# Bundesgerichtshof Mitteilung der Pressestelle



## Anonymous (5 März 2004)

Bundesgerichtshof Mitteilung der Pressestelle

Na bitte.....


----------



## Stalker2002 (5 März 2004)

Ja, ein durchaus schöner Tag.
Die Sonne scheinte als ich heute aufstand und die erste Schlagzeile, die mir im N-TV Videotext in's Auge stach, verweist auf das neue BGH-Urteil.
Solche Freitage sollte es öfters geben.

MfG
L.
(dem die Sonne noch mehr scheint, wenn er sich vorstellt wie sich Mr. 1md über das Urteil ein Monogramm in die Sitzschwarte beisst)


----------



## Moralapostel (5 März 2004)

Klingt ja gut, aber wirkt sich das auch auf die UN-heimlich installierten Dialer aus?

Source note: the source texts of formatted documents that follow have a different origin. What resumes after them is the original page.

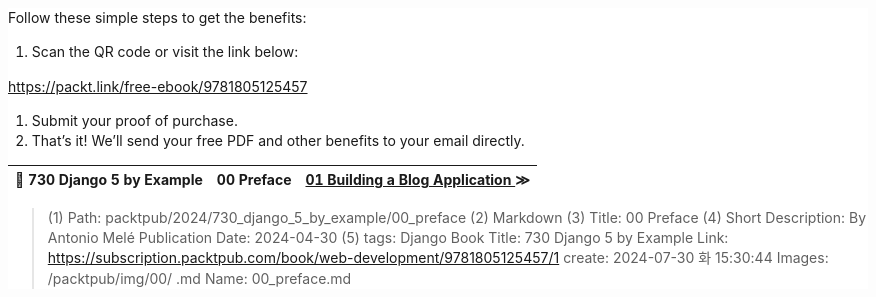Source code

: Follow these simple steps to get the benefits:

1. Scan the QR code or visit the link below:

https://packt.link/free-ebook/9781805125457

1. Submit your proof of purchase.
1. That’s it! We’ll send your free PDF and other benefits to your email directly.


| 🏁 730 Django 5 by Example | 00 Preface | [ 01 Building a Blog Application ](/packtpub/2024/730_django_5_by_example/01_building_a_blog_application) ≫ |
|:----:|:----:|:----:|

> (1) Path: packtpub/2024/730_django_5_by_example/00_preface
> (2) Markdown
> (3) Title: 00 Preface
> (4) Short Description: By Antonio Melé Publication Date: 2024-04-30
> (5) tags: Django
> Book Title: 730 Django 5 by Example
> Link: https://subscription.packtpub.com/book/web-development/9781805125457/1
> create: 2024-07-30 화 15:30:44
> Images: /packtpub/img/00/
> .md Name: 00_preface.md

Für welche Fälle kann dieses Urteil analog angewendet werden? :lupe:


----------



## TSCoreNinja (5 März 2004)

Wahrlich sonnige Aussichten . Weiss schon, was ich Seiler und Kollegen beim naechsten Schreiben als Lektuere empfehlen werde  


			
				Moralapostel schrieb:
			
		

> aber wirkt sich das auch auf die UN-heimlich installierten Dialer aus?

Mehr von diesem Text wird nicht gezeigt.